Principals use ‘learning walks’ to support shift to ‘science of reading’
One of the key characteristics of an effective principal, as detailed in the research, is their ability to support their teachers on instructional strategies.
Murfreesboro’s main intervention with principals on that front was training them on how to do an observational learning walk in their school. The purpose of the walk is to observe how teachers enact the curriculum in action and give teachers granular feedback on specific instructional decisions.
Each observation could target something different. For instance, if a class is supposed to work on decoding, principals must look for specific signs: Are the students sounding out words? Are they manipulating letter sounds? Are they encoding—writing the letters and words down? On their learning walks, principals need to pay special attention to the sequence of the lessons—decoding letters, for instance, generally comes before writing, and alongside knowledge building.
Learning walks also highlight where teachers have let old habits slip back.
“I don’t think it’s intentional. Teachers had their first training back in 2021. There is a tendency to go back to what’s comfortable,” Daugherty said. “We noticed on our walks that teachers weren’t spending two to three minutes manipulating sounds at the start of their class, like they’re supposed to.”
That accountability component is critical and can distinguish what principals bring to the table that’s different from what informal coaches do, said Freitag.
Principals may leave it up to the coaches to observe and tweak instructional strategies. Ultimately, though, coaches are not evaluators. The principal holds that responsibility, said Freitag. “For teachers, [it’s like] a mom and dad effect.”
Districts must support principals’ efforts on reading
Four years into implementing the new curriculum, Murfreesboro’s literacy network is pulling back from its schools, and has put principals in charge of the whole operation.
The pullback will be a meaningful change for the principals, who until now have relied heavily on Daugherty or her colleagues to be physically present in the schools, and by their side, on the learning walks.
The district wants principals to run the learning walks, give teachers feedback, and direct them to more training if required—a delicate balance toggling between their roles as managers and instructional leaders.
But as principals grow in their confidence and take on more responsibility for getting the work done, they’ll still need ongoing guidance. Jennette’s former role as a principal informs her new one, as the district’s instructional lead, a role she just stepped into this year. She now meets with the school leaders three times a month and spends at least an hour discussing their school improvement plans and schools’ literacy scores.

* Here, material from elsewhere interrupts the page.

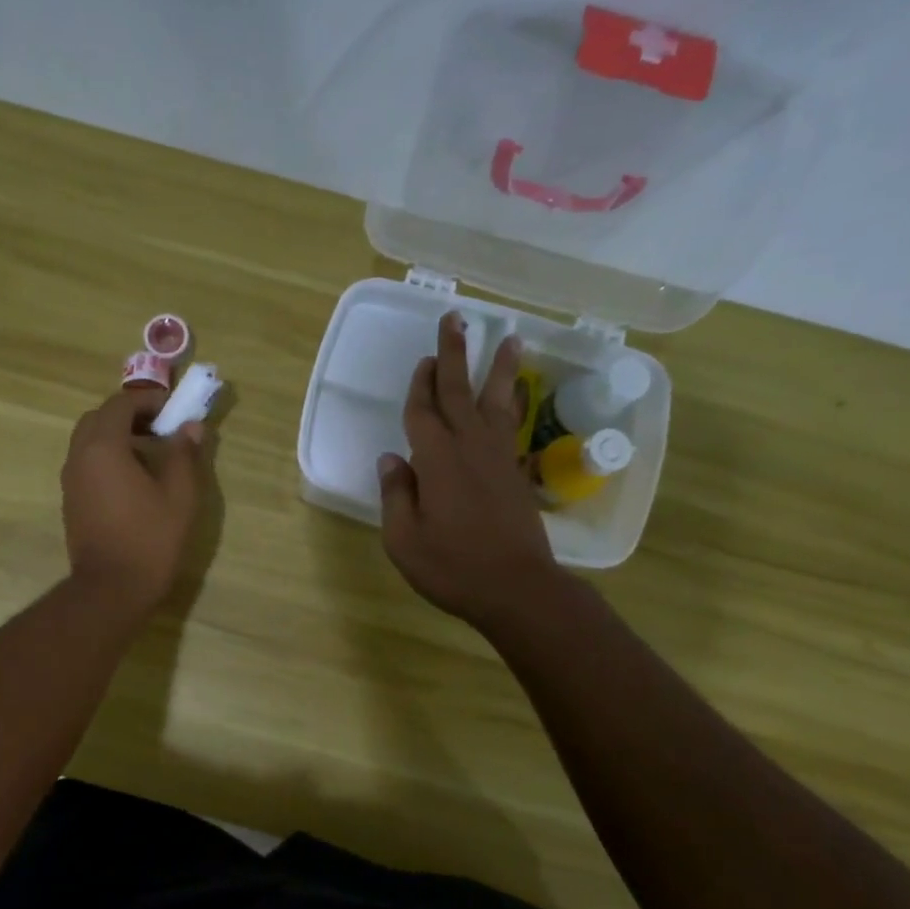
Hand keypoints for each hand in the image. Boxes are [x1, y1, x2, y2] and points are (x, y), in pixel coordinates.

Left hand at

Small or large, her new job is to support the instructional team that principals put together. This kind of support is best given, said Freitag, when it’s coupled with on-site visits to schools as principals observe and give their feedback, instead of delivered as one-off PD meetings.
Best practices for principals who lead change in reading are still emerging. Freitag’s organization has recently concluded a 17-district survey to pin down more exactly what that role should look like. That research is forthcoming.
I’ve learned that you must take yourself out of the moment. Keep one eye on what’s being taught, and the other on how it meets the standards. It takes a long time to become proficient.
It can’t come fast enough for principals like Messick, who will begin the next school term with a new reading curriculum.
For now, Messick’s counting on his previous experience.
“I’ve learned that you must take yourself out of the moment. Keep one eye on what’s being taught, and the other on how it meets the [state’s] standards,” he said."It takes a long time to become proficient.”